The mandatory evacautions of Montgomery County and Grimes County neighborhoods began late Monday afternoon. As families fled their homes, many didn’t know what would happen to their houses or their neighbors.
In southeast Montgomery County, the Department of Public Safety says voluntary evacuations were underway Monday afternoon in the Sleepy Hollow subdivision in the Shenandoah area. DPS says people who live from Sleepy Hollow northward to Forest Lane and from Post Oak to Main are being asked to leave. So far no homes or structures have been burned and no injuries reported there.
This started out as the Labor Day holiday which meant a lot of people were home. That may have be the only fortunate thing about this fire — that most people were able to get what they could and evacuate, helping neighbors along the way.

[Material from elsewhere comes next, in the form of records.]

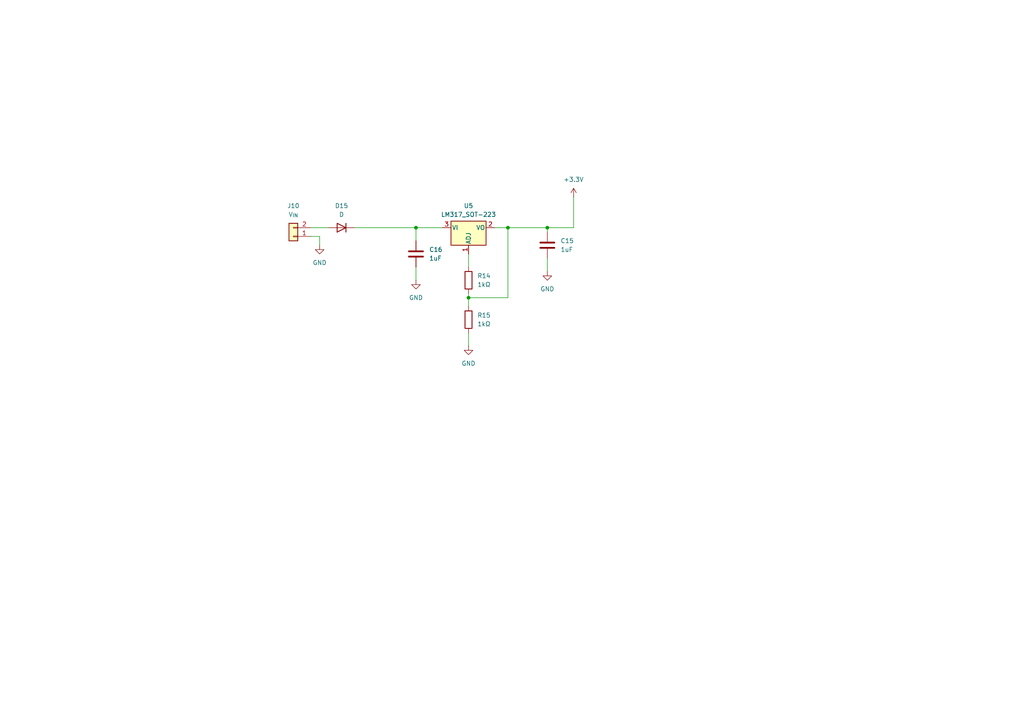
<source format=kicad_sch>
(kicad_sch
	(version 20250114)
	(generator "eeschema")
	(generator_version "9.0")
	(uuid "2b4b4bce-1997-4c3b-8231-ab787e8a1bed")
	(paper "A4")
	
	(junction
		(at 120.65 66.04)
		(diameter 0)
		(color 0 0 0 0)
		(uuid "4e452d8c-ebd4-473f-baa6-e7b9240aa13a")
	)
	(junction
		(at 147.32 66.04)
		(diameter 0)
		(color 0 0 0 0)
		(uuid "5298500b-e142-4aad-b639-f2d97aa7b7a7")
	)
	(junction
		(at 158.75 66.04)
		(diameter 0)
		(color 0 0 0 0)
		(uuid "b219127a-e0b6-4933-827d-80b6f7abb61a")
	)
	(junction
		(at 135.89 86.36)
		(diameter 0)
		(color 0 0 0 0)
		(uuid "d2e3b5dc-4c6e-4c9a-8629-f29aa6fe719f")
	)
	(wire
		(pts
			(xy 147.32 66.04) (xy 143.51 66.04)
		)
		(stroke
			(width 0)
			(type default)
		)
		(uuid "115e768a-28f6-411c-8b83-28e21b170266")
	)
	(wire
		(pts
			(xy 158.75 74.93) (xy 158.75 78.74)
		)
		(stroke
			(width 0)
			(type default)
		)
		(uuid "25c6acfb-92ae-407e-afc7-35eb63caa9b6")
	)
	(wire
		(pts
			(xy 135.89 73.66) (xy 135.89 77.47)
		)
		(stroke
			(width 0)
			(type default)
		)
		(uuid "2e6983df-5503-43ca-8eb9-e877490bc093")
	)
	(wire
		(pts
			(xy 92.71 68.58) (xy 92.71 71.12)
		)
		(stroke
			(width 0)
			(type default)
		)
		(uuid "32d5207a-2498-4483-b84f-873170b4e528")
	)
	(wire
		(pts
			(xy 135.89 86.36) (xy 147.32 86.36)
		)
		(stroke
			(width 0)
			(type default)
		)
		(uuid "4bd8154b-6910-4acf-a36c-d664f592101d")
	)
	(wire
		(pts
			(xy 90.17 66.04) (xy 95.25 66.04)
		)
		(stroke
			(width 0)
			(type default)
		)
		(uuid "569090e8-d2a8-4ded-aa14-417c30b0a491")
	)
	(wire
		(pts
			(xy 135.89 85.09) (xy 135.89 86.36)
		)
		(stroke
			(width 0)
			(type default)
		)
		(uuid "63b42e37-1135-4875-9ff7-98a66ed3f0e6")
	)
	(wire
		(pts
			(xy 158.75 66.04) (xy 158.75 67.31)
		)
		(stroke
			(width 0)
			(type default)
		)
		(uuid "68894697-35c3-4115-8f56-024bc765bcae")
	)
	(wire
		(pts
			(xy 135.89 86.36) (xy 135.89 88.9)
		)
		(stroke
			(width 0)
			(type default)
		)
		(uuid "6e1b3a67-a812-49a3-bcaa-655be839c93c")
	)
	(wire
		(pts
			(xy 147.32 86.36) (xy 147.32 66.04)
		)
		(stroke
			(width 0)
			(type default)
		)
		(uuid "6fb897a6-6dff-48d7-b979-a5a3a50026f8")
	)
	(wire
		(pts
			(xy 158.75 66.04) (xy 166.37 66.04)
		)
		(stroke
			(width 0)
			(type default)
		)
		(uuid "773e22d1-776a-42a5-9209-f408cb8da3b6")
	)
	(wire
		(pts
			(xy 120.65 66.04) (xy 120.65 69.85)
		)
		(stroke
			(width 0)
			(type default)
		)
		(uuid "7d8dbdce-c0c2-4493-95c9-972c957d4adb")
	)
	(wire
		(pts
			(xy 90.17 68.58) (xy 92.71 68.58)
		)
		(stroke
			(width 0)
			(type default)
		)
		(uuid "8b38bb03-4923-4c89-9e9a-4414ce218bfa")
	)
	(wire
		(pts
			(xy 166.37 66.04) (xy 166.37 57.15)
		)
		(stroke
			(width 0)
			(type default)
		)
		(uuid "a67205fc-6e4b-4c21-b435-6640f5840ebe")
	)
	(wire
		(pts
			(xy 147.32 66.04) (xy 158.75 66.04)
		)
		(stroke
			(width 0)
			(type default)
		)
		(uuid "b2229a22-fe3a-4dcd-bca3-d088059aa47f")
	)
	(wire
		(pts
			(xy 102.87 66.04) (xy 120.65 66.04)
		)
		(stroke
			(width 0)
			(type default)
		)
		(uuid "ba741be9-311d-4a85-b93a-24bb63edb279")
	)
	(wire
		(pts
			(xy 120.65 66.04) (xy 128.27 66.04)
		)
		(stroke
			(width 0)
			(type default)
		)
		(uuid "c2da181a-9fea-4e27-b8a2-302a4d8846c6")
	)
	(wire
		(pts
			(xy 135.89 96.52) (xy 135.89 100.33)
		)
		(stroke
			(width 0)
			(type default)
		)
		(uuid "c9a12bdb-fe66-4955-aae8-e1d384d2fa3e")
	)
	(wire
		(pts
			(xy 120.65 77.47) (xy 120.65 81.28)
		)
		(stroke
			(width 0)
			(type default)
		)
		(uuid "e429763c-4b24-4d33-bf41-05cc861dc976")
	)
	(symbol
		(lib_id "power:GND")
		(at 92.71 71.12 0)
		(unit 1)
		(exclude_from_sim no)
		(in_bom yes)
		(on_board yes)
		(dnp no)
		(fields_autoplaced yes)
		(uuid "22eb3e35-e7cc-4ad2-b834-d5951bdc7411")
		(property "Reference" "#PWR022"
			(at 92.71 77.47 0)
			(effects
				(font
					(size 1.27 1.27)
				)
				(hide yes)
			)
		)
		(property "Value" "GND"
			(at 92.71 76.2 0)
			(effects
				(font
					(size 1.27 1.27)
				)
			)
		)
		(property "Footprint" ""
			(at 92.71 71.12 0)
			(effects
				(font
					(size 1.27 1.27)
				)
				(hide yes)
			)
		)
		(property "Datasheet" ""
			(at 92.71 71.12 0)
			(effects
				(font
					(size 1.27 1.27)
				)
				(hide yes)
			)
		)
		(property "Description" "Power symbol creates a global label with name \"GND\" , ground"
			(at 92.71 71.12 0)
			(effects
				(font
					(size 1.27 1.27)
				)
				(hide yes)
			)
		)
		(pin "1"
			(uuid "d348ec68-8644-452d-8a92-7536a93cd335")
		)
		(instances
			(project "ComparatorTheremin"
				(path "/ae7a982b-caf6-4d0c-b668-a40189f7b3d0/943d93ab-bfcf-4157-9348-32466622b1ec"
					(reference "#PWR022")
					(unit 1)
				)
			)
		)
	)
	(symbol
		(lib_id "Device:C")
		(at 120.65 73.66 0)
		(unit 1)
		(exclude_from_sim no)
		(in_bom yes)
		(on_board yes)
		(dnp no)
		(fields_autoplaced yes)
		(uuid "2714ba35-a52c-4d75-bc53-2b1a2916188b")
		(property "Reference" "C16"
			(at 124.46 72.3899 0)
			(effects
				(font
					(size 1.27 1.27)
				)
				(justify left)
			)
		)
		(property "Value" "1uF"
			(at 124.46 74.9299 0)
			(effects
				(font
					(size 1.27 1.27)
				)
				(justify left)
			)
		)
		(property "Footprint" "Capacitor_SMD:C_0805_2012Metric"
			(at 121.6152 77.47 0)
			(effects
				(font
					(size 1.27 1.27)
				)
				(hide yes)
			)
		)
		(property "Datasheet" "~"
			(at 120.65 73.66 0)
			(effects
				(font
					(size 1.27 1.27)
				)
				(hide yes)
			)
		)
		(property "Description" ""
			(at 120.65 73.66 0)
			(effects
				(font
					(size 1.27 1.27)
				)
			)
		)
		(pin "1"
			(uuid "6baca1ce-8d94-4993-bc1c-fd73c22e8a5f")
		)
		(pin "2"
			(uuid "f3c9c91a-9e9a-4aa1-baf2-5ad26d6cb563")
		)
		(instances
			(project "ComparatorTheremin"
				(path "/ae7a982b-caf6-4d0c-b668-a40189f7b3d0/943d93ab-bfcf-4157-9348-32466622b1ec"
					(reference "C16")
					(unit 1)
				)
			)
		)
	)
	(symbol
		(lib_id "power:GND")
		(at 158.75 78.74 0)
		(unit 1)
		(exclude_from_sim no)
		(in_bom yes)
		(on_board yes)
		(dnp no)
		(fields_autoplaced yes)
		(uuid "39df7993-42fd-480b-8ec9-234bf00e6b6a")
		(property "Reference" "#PWR021"
			(at 158.75 85.09 0)
			(effects
				(font
					(size 1.27 1.27)
				)
				(hide yes)
			)
		)
		(property "Value" "GND"
			(at 158.75 83.82 0)
			(effects
				(font
					(size 1.27 1.27)
				)
			)
		)
		(property "Footprint" ""
			(at 158.75 78.74 0)
			(effects
				(font
					(size 1.27 1.27)
				)
				(hide yes)
			)
		)
		(property "Datasheet" ""
			(at 158.75 78.74 0)
			(effects
				(font
					(size 1.27 1.27)
				)
				(hide yes)
			)
		)
		(property "Description" "Power symbol creates a global label with name \"GND\" , ground"
			(at 158.75 78.74 0)
			(effects
				(font
					(size 1.27 1.27)
				)
				(hide yes)
			)
		)
		(pin "1"
			(uuid "0fbdd869-9195-449b-ab27-821fc57b6dab")
		)
		(instances
			(project "ComparatorTheremin"
				(path "/ae7a982b-caf6-4d0c-b668-a40189f7b3d0/943d93ab-bfcf-4157-9348-32466622b1ec"
					(reference "#PWR021")
					(unit 1)
				)
			)
		)
	)
	(symbol
		(lib_id "Device:C")
		(at 158.75 71.12 0)
		(unit 1)
		(exclude_from_sim no)
		(in_bom yes)
		(on_board yes)
		(dnp no)
		(fields_autoplaced yes)
		(uuid "3de998eb-1cda-4c38-99bc-3b19e023ed67")
		(property "Reference" "C15"
			(at 162.56 69.8499 0)
			(effects
				(font
					(size 1.27 1.27)
				)
				(justify left)
			)
		)
		(property "Value" "1uF"
			(at 162.56 72.3899 0)
			(effects
				(font
					(size 1.27 1.27)
				)
				(justify left)
			)
		)
		(property "Footprint" "Capacitor_SMD:C_0805_2012Metric"
			(at 159.7152 74.93 0)
			(effects
				(font
					(size 1.27 1.27)
				)
				(hide yes)
			)
		)
		(property "Datasheet" "~"
			(at 158.75 71.12 0)
			(effects
				(font
					(size 1.27 1.27)
				)
				(hide yes)
			)
		)
		(property "Description" ""
			(at 158.75 71.12 0)
			(effects
				(font
					(size 1.27 1.27)
				)
			)
		)
		(pin "1"
			(uuid "e3f78460-123b-4079-88cb-a8024b6b133b")
		)
		(pin "2"
			(uuid "cfc93985-7ae7-47f9-a9f1-94d30e724485")
		)
		(instances
			(project "ComparatorTheremin"
				(path "/ae7a982b-caf6-4d0c-b668-a40189f7b3d0/943d93ab-bfcf-4157-9348-32466622b1ec"
					(reference "C15")
					(unit 1)
				)
			)
		)
	)
	(symbol
		(lib_id "Device:D")
		(at 99.06 66.04 180)
		(unit 1)
		(exclude_from_sim no)
		(in_bom yes)
		(on_board yes)
		(dnp no)
		(fields_autoplaced yes)
		(uuid "607d82dc-f86e-4507-8f0b-d32eb12a682a")
		(property "Reference" "D15"
			(at 99.06 59.69 0)
			(effects
				(font
					(size 1.27 1.27)
				)
			)
		)
		(property "Value" "D"
			(at 99.06 62.23 0)
			(effects
				(font
					(size 1.27 1.27)
				)
			)
		)
		(property "Footprint" "Diode_SMD:D_SMA"
			(at 99.06 66.04 0)
			(effects
				(font
					(size 1.27 1.27)
				)
				(hide yes)
			)
		)
		(property "Datasheet" "~"
			(at 99.06 66.04 0)
			(effects
				(font
					(size 1.27 1.27)
				)
				(hide yes)
			)
		)
		(property "Description" "Diode"
			(at 99.06 66.04 0)
			(effects
				(font
					(size 1.27 1.27)
				)
				(hide yes)
			)
		)
		(property "Sim.Device" "D"
			(at 99.06 66.04 0)
			(effects
				(font
					(size 1.27 1.27)
				)
				(hide yes)
			)
		)
		(property "Sim.Pins" "1=K 2=A"
			(at 99.06 66.04 0)
			(effects
				(font
					(size 1.27 1.27)
				)
				(hide yes)
			)
		)
		(pin "2"
			(uuid "1df83fdf-c765-425f-a93f-b12a1b221c5a")
		)
		(pin "1"
			(uuid "59f458c8-3886-4de6-94d3-748fb711d8bf")
		)
		(instances
			(project "ComparatorTheremin"
				(path "/ae7a982b-caf6-4d0c-b668-a40189f7b3d0/943d93ab-bfcf-4157-9348-32466622b1ec"
					(reference "D15")
					(unit 1)
				)
			)
		)
	)
	(symbol
		(lib_id "Connector_Generic:Conn_01x02")
		(at 85.09 68.58 180)
		(unit 1)
		(exclude_from_sim no)
		(in_bom yes)
		(on_board yes)
		(dnp no)
		(fields_autoplaced yes)
		(uuid "654d06a2-916a-44d9-8b9f-e34d62a2ec70")
		(property "Reference" "J10"
			(at 85.09 59.69 0)
			(effects
				(font
					(size 1.27 1.27)
				)
			)
		)
		(property "Value" "V_{IN}"
			(at 85.09 62.23 0)
			(effects
				(font
					(size 1.27 1.27)
				)
			)
		)
		(property "Footprint" ""
			(at 85.09 68.58 0)
			(effects
				(font
					(size 1.27 1.27)
				)
				(hide yes)
			)
		)
		(property "Datasheet" "~"
			(at 85.09 68.58 0)
			(effects
				(font
					(size 1.27 1.27)
				)
				(hide yes)
			)
		)
		(property "Description" "Generic connector, single row, 01x02, script generated (kicad-library-utils/schlib/autogen/connector/)"
			(at 85.09 68.58 0)
			(effects
				(font
					(size 1.27 1.27)
				)
				(hide yes)
			)
		)
		(pin "2"
			(uuid "f3b36a85-a6ac-49a5-a73f-20d37d529f64")
		)
		(pin "1"
			(uuid "60dd6690-4fe3-4ef6-a2c8-0adffd333c70")
		)
		(instances
			(project ""
				(path "/ae7a982b-caf6-4d0c-b668-a40189f7b3d0/943d93ab-bfcf-4157-9348-32466622b1ec"
					(reference "J10")
					(unit 1)
				)
			)
		)
	)
	(symbol
		(lib_id "power:GND")
		(at 135.89 100.33 0)
		(unit 1)
		(exclude_from_sim no)
		(in_bom yes)
		(on_board yes)
		(dnp no)
		(fields_autoplaced yes)
		(uuid "679cc3ad-7697-4efa-9d9a-21e1607b6bcf")
		(property "Reference" "#PWR018"
			(at 135.89 106.68 0)
			(effects
				(font
					(size 1.27 1.27)
				)
				(hide yes)
			)
		)
		(property "Value" "GND"
			(at 135.89 105.41 0)
			(effects
				(font
					(size 1.27 1.27)
				)
			)
		)
		(property "Footprint" ""
			(at 135.89 100.33 0)
			(effects
				(font
					(size 1.27 1.27)
				)
				(hide yes)
			)
		)
		(property "Datasheet" ""
			(at 135.89 100.33 0)
			(effects
				(font
					(size 1.27 1.27)
				)
				(hide yes)
			)
		)
		(property "Description" "Power symbol creates a global label with name \"GND\" , ground"
			(at 135.89 100.33 0)
			(effects
				(font
					(size 1.27 1.27)
				)
				(hide yes)
			)
		)
		(pin "1"
			(uuid "2eaf88b2-68b1-4a72-bb3e-d4ea1691b964")
		)
		(instances
			(project ""
				(path "/ae7a982b-caf6-4d0c-b668-a40189f7b3d0/943d93ab-bfcf-4157-9348-32466622b1ec"
					(reference "#PWR018")
					(unit 1)
				)
			)
		)
	)
	(symbol
		(lib_id "Device:R")
		(at 135.89 92.71 0)
		(unit 1)
		(exclude_from_sim no)
		(in_bom yes)
		(on_board yes)
		(dnp no)
		(fields_autoplaced yes)
		(uuid "7efeead2-7d94-4a01-8882-a2a46aeda2d1")
		(property "Reference" "R15"
			(at 138.43 91.4399 0)
			(effects
				(font
					(size 1.27 1.27)
				)
				(justify left)
			)
		)
		(property "Value" "1kΩ"
			(at 138.43 93.9799 0)
			(effects
				(font
					(size 1.27 1.27)
				)
				(justify left)
			)
		)
		(property "Footprint" "Resistor_SMD:R_0805_2012Metric"
			(at 134.112 92.71 90)
			(effects
				(font
					(size 1.27 1.27)
				)
				(hide yes)
			)
		)
		(property "Datasheet" "~"
			(at 135.89 92.71 0)
			(effects
				(font
					(size 1.27 1.27)
				)
				(hide yes)
			)
		)
		(property "Description" ""
			(at 135.89 92.71 0)
			(effects
				(font
					(size 1.27 1.27)
				)
			)
		)
		(pin "1"
			(uuid "20ee5abf-2c6c-4b44-b287-f97181f1d61a")
		)
		(pin "2"
			(uuid "4549a8aa-aebc-42b4-8ebb-9c6da5a68604")
		)
		(instances
			(project "ComparatorTheremin"
				(path "/ae7a982b-caf6-4d0c-b668-a40189f7b3d0/943d93ab-bfcf-4157-9348-32466622b1ec"
					(reference "R15")
					(unit 1)
				)
			)
		)
	)
	(symbol
		(lib_id "Device:R")
		(at 135.89 81.28 0)
		(unit 1)
		(exclude_from_sim no)
		(in_bom yes)
		(on_board yes)
		(dnp no)
		(fields_autoplaced yes)
		(uuid "859e6b37-78b6-4f39-86f5-034d081f3f55")
		(property "Reference" "R14"
			(at 138.43 80.0099 0)
			(effects
				(font
					(size 1.27 1.27)
				)
				(justify left)
			)
		)
		(property "Value" "1kΩ"
			(at 138.43 82.5499 0)
			(effects
				(font
					(size 1.27 1.27)
				)
				(justify left)
			)
		)
		(property "Footprint" "Resistor_SMD:R_0805_2012Metric"
			(at 134.112 81.28 90)
			(effects
				(font
					(size 1.27 1.27)
				)
				(hide yes)
			)
		)
		(property "Datasheet" "~"
			(at 135.89 81.28 0)
			(effects
				(font
					(size 1.27 1.27)
				)
				(hide yes)
			)
		)
		(property "Description" ""
			(at 135.89 81.28 0)
			(effects
				(font
					(size 1.27 1.27)
				)
			)
		)
		(pin "1"
			(uuid "dc629242-cc99-4f20-9e7e-eeabce70838e")
		)
		(pin "2"
			(uuid "cc2b9632-944d-4086-9ed1-2cbd6e6a8311")
		)
		(instances
			(project "ComparatorTheremin"
				(path "/ae7a982b-caf6-4d0c-b668-a40189f7b3d0/943d93ab-bfcf-4157-9348-32466622b1ec"
					(reference "R14")
					(unit 1)
				)
			)
		)
	)
	(symbol
		(lib_id "power:GND")
		(at 120.65 81.28 0)
		(unit 1)
		(exclude_from_sim no)
		(in_bom yes)
		(on_board yes)
		(dnp no)
		(fields_autoplaced yes)
		(uuid "bf797f5a-5577-4c50-9608-d2a5eac7f5c0")
		(property "Reference" "#PWR020"
			(at 120.65 87.63 0)
			(effects
				(font
					(size 1.27 1.27)
				)
				(hide yes)
			)
		)
		(property "Value" "GND"
			(at 120.65 86.36 0)
			(effects
				(font
					(size 1.27 1.27)
				)
			)
		)
		(property "Footprint" ""
			(at 120.65 81.28 0)
			(effects
				(font
					(size 1.27 1.27)
				)
				(hide yes)
			)
		)
		(property "Datasheet" ""
			(at 120.65 81.28 0)
			(effects
				(font
					(size 1.27 1.27)
				)
				(hide yes)
			)
		)
		(property "Description" "Power symbol creates a global label with name \"GND\" , ground"
			(at 120.65 81.28 0)
			(effects
				(font
					(size 1.27 1.27)
				)
				(hide yes)
			)
		)
		(pin "1"
			(uuid "c999cc51-146f-4a0a-9e61-35e979c44820")
		)
		(instances
			(project "ComparatorTheremin"
				(path "/ae7a982b-caf6-4d0c-b668-a40189f7b3d0/943d93ab-bfcf-4157-9348-32466622b1ec"
					(reference "#PWR020")
					(unit 1)
				)
			)
		)
	)
	(symbol
		(lib_id "power:+3.3V")
		(at 166.37 57.15 0)
		(unit 1)
		(exclude_from_sim no)
		(in_bom yes)
		(on_board yes)
		(dnp no)
		(fields_autoplaced yes)
		(uuid "c96b5852-0458-4866-8245-310d04679d2f")
		(property "Reference" "#PWR019"
			(at 166.37 60.96 0)
			(effects
				(font
					(size 1.27 1.27)
				)
				(hide yes)
			)
		)
		(property "Value" "+3.3V"
			(at 166.37 52.07 0)
			(effects
				(font
					(size 1.27 1.27)
				)
			)
		)
		(property "Footprint" ""
			(at 166.37 57.15 0)
			(effects
				(font
					(size 1.27 1.27)
				)
				(hide yes)
			)
		)
		(property "Datasheet" ""
			(at 166.37 57.15 0)
			(effects
				(font
					(size 1.27 1.27)
				)
				(hide yes)
			)
		)
		(property "Description" "Power symbol creates a global label with name \"+3.3V\""
			(at 166.37 57.15 0)
			(effects
				(font
					(size 1.27 1.27)
				)
				(hide yes)
			)
		)
		(pin "1"
			(uuid "35911e62-5796-4315-8f9b-c2ab5bd4dfc7")
		)
		(instances
			(project ""
				(path "/ae7a982b-caf6-4d0c-b668-a40189f7b3d0/943d93ab-bfcf-4157-9348-32466622b1ec"
					(reference "#PWR019")
					(unit 1)
				)
			)
		)
	)
	(symbol
		(lib_id "Regulator_Linear:LM317_SOT-223")
		(at 135.89 66.04 0)
		(unit 1)
		(exclude_from_sim no)
		(in_bom yes)
		(on_board yes)
		(dnp no)
		(fields_autoplaced yes)
		(uuid "f09c15ad-c22e-404c-a859-29554649b6f4")
		(property "Reference" "U5"
			(at 135.89 59.69 0)
			(effects
				(font
					(size 1.27 1.27)
				)
			)
		)
		(property "Value" "LM317_SOT-223"
			(at 135.89 62.23 0)
			(effects
				(font
					(size 1.27 1.27)
				)
			)
		)
		(property "Footprint" "Package_TO_SOT_SMD:SOT-223-3_TabPin2"
			(at 135.89 59.69 0)
			(effects
				(font
					(size 1.27 1.27)
					(italic yes)
				)
				(hide yes)
			)
		)
		(property "Datasheet" "http://www.ti.com/lit/ds/symlink/lm317.pdf"
			(at 135.89 66.04 0)
			(effects
				(font
					(size 1.27 1.27)
				)
				(hide yes)
			)
		)
		(property "Description" "1.5A 35V Adjustable Linear Regulator, SOT-223"
			(at 135.89 66.04 0)
			(effects
				(font
					(size 1.27 1.27)
				)
				(hide yes)
			)
		)
		(pin "3"
			(uuid "3efe11ac-3947-4c81-b38d-4ceb4cfff96a")
		)
		(pin "1"
			(uuid "2f5dda27-29af-4c53-a392-7c870d55a1c8")
		)
		(pin "2"
			(uuid "ada1f428-d64e-4968-889b-568c8cb8af86")
		)
		(instances
			(project ""
				(path "/ae7a982b-caf6-4d0c-b668-a40189f7b3d0/943d93ab-bfcf-4157-9348-32466622b1ec"
					(reference "U5")
					(unit 1)
				)
			)
		)
	)
)

</source>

A Valero station is not an official evacuation center, but it functioned as one from the afternoon on.
Those who live in the Lake Holley Hills subdivision gathered a few miles from the homes they were advised to leave. Jo Jo Sanchez was among them. His life started to change just after two this afternoon when he smelled smoke
“Met up with another neighbor and he goes, ‘I know where it’s coming from, let’s go.’ And we took off from the area and immediately helped a lady who lived there evacuate all her animals and water her house down,” said Sanchez.
He and his wife left with their pets. That’s all they were able to take.
“There was an upside to it. I did hear from one of the neighbors that our houses might not be burnt down,” said Sanchez.
As they waited, emergency crews raced down the road toward Magnolia where hundreds of acres of dry brush burned. Not far from the place Barry Mongonia calls home.
“I had a chihuahua and they just got it a few minutes ago- thats what these tears are for,” said Mongonia. “You have things one day that can be taken away from you the next day.”
An ABC13 viewer called to say if there is anyone in need for a place to keep their animals, he has 45 acres fenced for cows, horses, etc. off Nichols Sawmill Road in Magnolia and is willing to help for no charge. Call Bob at 713-857-6772.
And ‘Hooves and Hearts’ wants people in the fire zone to know that they have stables available for horses that need to evacuate. They are offering their services for free, but if people drop off their animal, they’re asking people to bring their own feed if possible.